Chris LeDay, the Georgia man who first posted a video of Alton Sterling being shot to death by police, says he was detained by police the next day.


“I just made it to my job on base and I'm being detained,” he wrote on Facebook on July 6. “They said I fit the description of someone and won't tell me anything else. If anything happens I did not resist! Please be aware!”

According to Carlos Miller, writing for Photography Is Not a Crime, LeDay works as an aerospace ground equipment technician at Dobbins Air Reserve Base in Marietta, Georgia. While attempting to walk through a checkpoint to get to work, he was stopped and detained by “at least ten military police officers with guns, including a few with M-16s, all of them surrounding him in case he tried to make a run for it,” Miller reports.

LeDay said that, during the course of his arrest, he was first told he was picked up on suspicion of assault and battery and then that the charges related to unpaid parking tickets. According to his public statements, LeDay spent the night in jail and paid $1,231, after which he was released. During his confinement, he says he was placed in handcuffs and leg shackles.

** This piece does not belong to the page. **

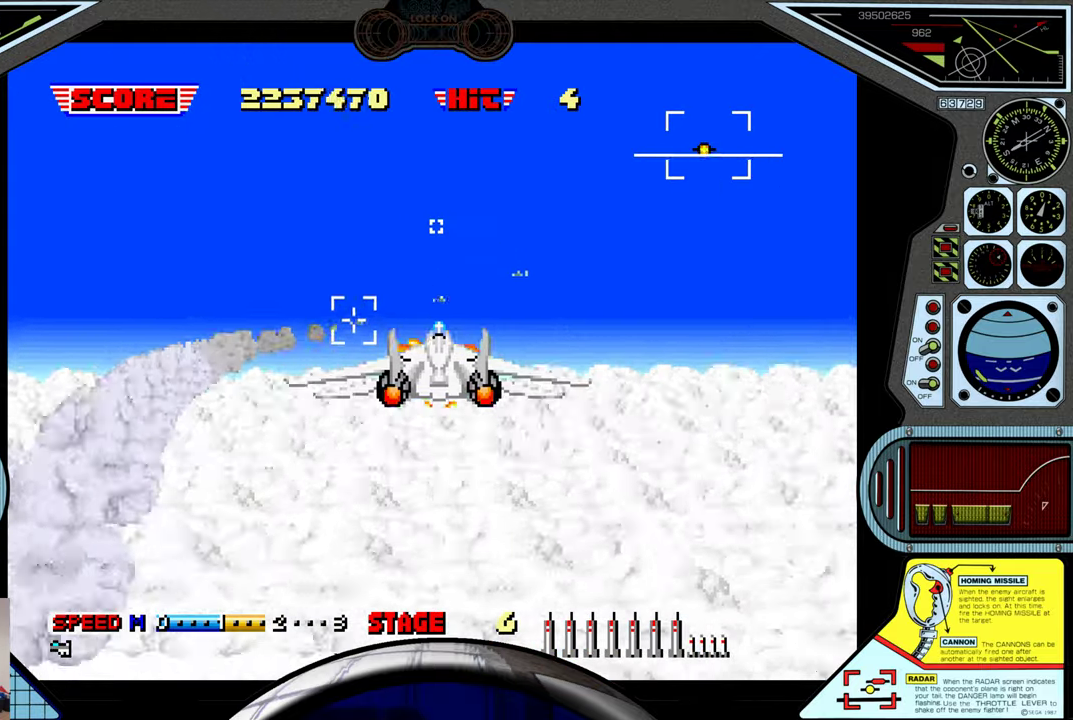
{"buttons": ["A"], "left_stick": "up", "events": [[433, "left_stick", "up"]]}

“It was just over some traffic tickets from a couple of years ago,” he told Miller. “They said my license was suspended.”

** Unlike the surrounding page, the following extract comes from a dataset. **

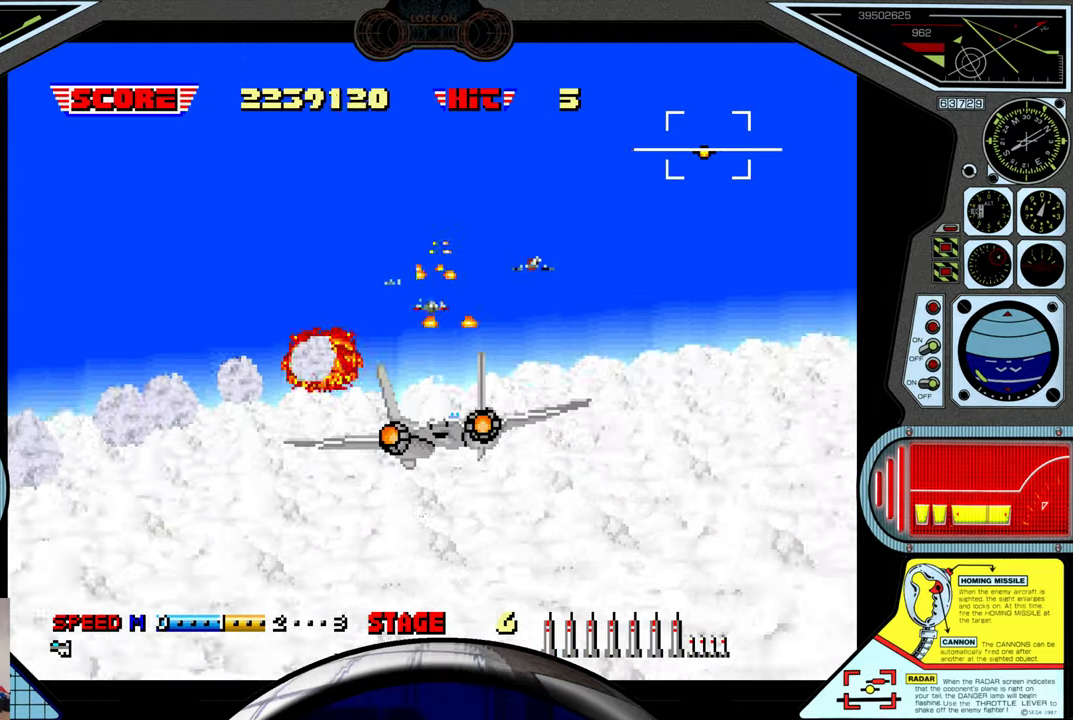
{"buttons": ["A"], "left_stick": "right", "events": [[217, "left_stick", "up-right"], [333, "left_stick", "right"]]}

LeDay believes the arrest was direct retaliation for his role in making the video of Sterling’s killing go viral. While LeDay lives in Georgia, he is from Baton Rouge and when he heard of the video he made the decision to share it with his thousands of followers on Instagram, Twitter and Facebook. Sterling was shot to death by police while pinned to the ground. The video LeDay posted was one of two to capture the killing.

 “We need to diffuse what the cops are doing,” LeDay told Miller. “They want to say that not all cops are bad but they are not speaking out against the bad cops.”

LeDay’s suspicion that his detention constituted retaliation is understandable. Only one person has faced any criminal charges in the NYPD killing of Eric Garner: Ramsey Orta, who filmed the fatal chokehold, was recently sentenced to four years in jail for drug and weapons charges and says he has been repeatedly harassed by police since the filming.